A twelve year old boy yelled as he opened the iron gate to the house that was like all the others in the street except that its name plate said 'Pipiriki'. Dog came running to the boy all teeth and wagging tail, so pleased to see him that he could hardly even bark.
Boy looked through the letterbox in the middle of the door to see the long hall dimly lit by the open back door. Pushing the door open he walked down the hall, looked in at the quiet bedrooms to either side and noticed the familiar high beds that were so hard to climb into, but felt like a cool secure glove when you finally did. Passing the lounge with dog trailing behind, he stopped at the entrance to the dining room.
He glanced around the room and into the adjoining kitchen.
It's the same, he thought.
The feeling he got from this house he could not describe. It was good. To the left across the room was the pantry, full of every delight a twelve year old boy could wish for. Ginger snaps, arrowroot biscuits to dunk in your tea, nuts and dried fruits and mint slices.
He opened the pantry door and breathed in the mingled odours of spices, biscuits, cakes and candy. The same, he thought.
Squeal, went his sneakers. Slam, went the wire door.
He drew in a breath of roses, and breathed out a sigh of happiness. It was the same too. It covered a third of the sky and all of boy's mind, it was simply a tree.
He stood and took in the scene - the rosebushes and their thorns which you could break off and stick onto your face, the backyard, the strawberry patch, the toolshed. The tree!
The sky was summer blue as boy sat in a fork of the tree. He felt secure, happy, untouchable. From here he could see the grey flour mills that stood against the sky like huge spaceships. Next to them the park, then the train line, the houses, the lane, and next door. Everything. But no one could see him.
He looked down to see dog lying in the shade next to the trunk of the tree. The tree was especially large as two trunks grew out of the ground together, one reaching straight upwards, the other bending sideways at first, twisting and turning till finally at last branches sprung off everywhere to end in a sea of green.

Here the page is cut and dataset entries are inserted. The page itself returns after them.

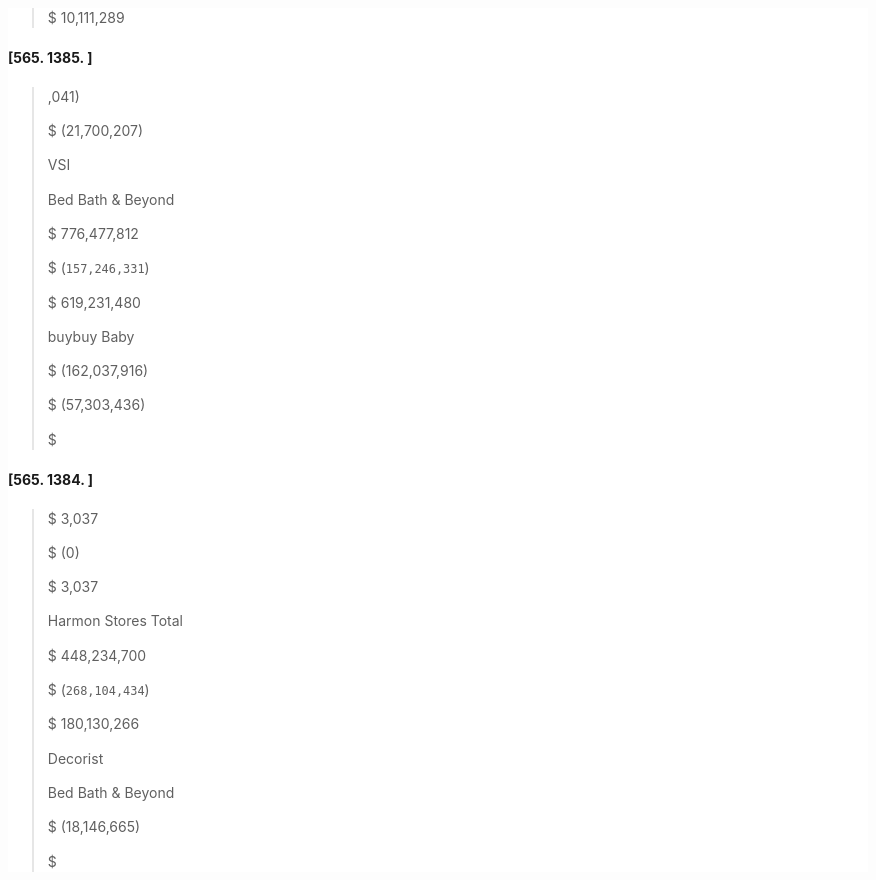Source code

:> \$ 10,111,289
> 


#### [565. 1385. ]
> ,041\)
> 
> \$ \(21,700,207\)
> 
> VSI
> 
> Bed Bath & Beyond
> 
> \$ 776,477,812
> 
> \$ \(`157,246,331`\)
> 
> \$ 619,231,480
> 
> buybuy Baby
> 
> \$ \(162,037,916\)
> 
> \$ \(57,303,436\)
> 
> \$

#### [565. 1384. ]
> 
> 
> \$ 3,037
> 
> \$ \(0\)
> 
> \$ 3,037
> 
> Harmon Stores Total
> 
> \$ 448,234,700
> 
> \$ \(`268,104,434`\)
> 
> \$ 180,130,266
> 
> Decorist
> 
> Bed Bath & Beyond
> 
> \$ \(18,146,665\)
> 
> \$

Boy sat halfway up the bigger of the two trunks, letting himself blend with the rocking motion of the tree as a soft summer breeze swayed it back and forth. All around him was green. Outside this green were only smudges of colour, indefinite unreality. Time flew like the sparrows that zipped through the warm air. He drifted into sleep.
Boy woke to hear his grandmother calling to him from the back door. He slid down the trunk, jumped off over dog and landed, rolling on the grass. He stood up and ran down the yard to the nicest person on earth, his grandmother, Nan.
Sitting in the cool dining room, boy wiped the jam and cream from his mouth which had just taken a bite from a scone so perfect it should never have been baked, as no scone would ever taste as good again. He sipped his tea from the thin porcelain cup, his eyes following the pink roses that wove around its rim. His grandmother sat opposite him as delicate and gentle as the teacup. She was handsome through the wrinkled skin which sank in hollows under high cheek bones. In her simplicity she could not believe that anybody could really mean to do any wrong. Her seeming ignorance was just compassionate forgiveness, pure optimism and complete faith in the ultimate goodness of the human soul. Her ingenuousness was childlike, she needed to yield no authority as anything she asked was a pleasure to do. She cooked beautiful food and made the perfect cup of tea, let you stay up late on warm summer nights, and never let you go to sleep without tucking you in. She had a heart of gold.
The twelve year old boy looked around the room at the crockery cupboard, with its stained glass windows and odds-and-ends drawers, the simple wooden table and chairs, the lace tablecloth and the delightful promising pantry with the grandfather clock standing guard near its door.
Boy it's good to be alive!
The oppressive heat made even the grass seem noisy. The young man paused to take in the view of the overgrown backyard, with its broken down toolshed and the jacaranda tree. The tree's trunks were overgrown with ivy, the branches empty of leaves as it slowly died. He felt glad that the simple happiness he had once experienced here, and later lost in the maze of a confused world was found once again within his own heart.
His grandmother had died, the roses were overgrown and the tree was withering but still that joy of life was there inside him, and now a knowing of why it is such joy was there as well. Once again he climbed the tree, sank into its branches and breathed the summer breeze, relaxing into its gentle rocking motion. It whispered: you can only go back to where you came from when you go back inside.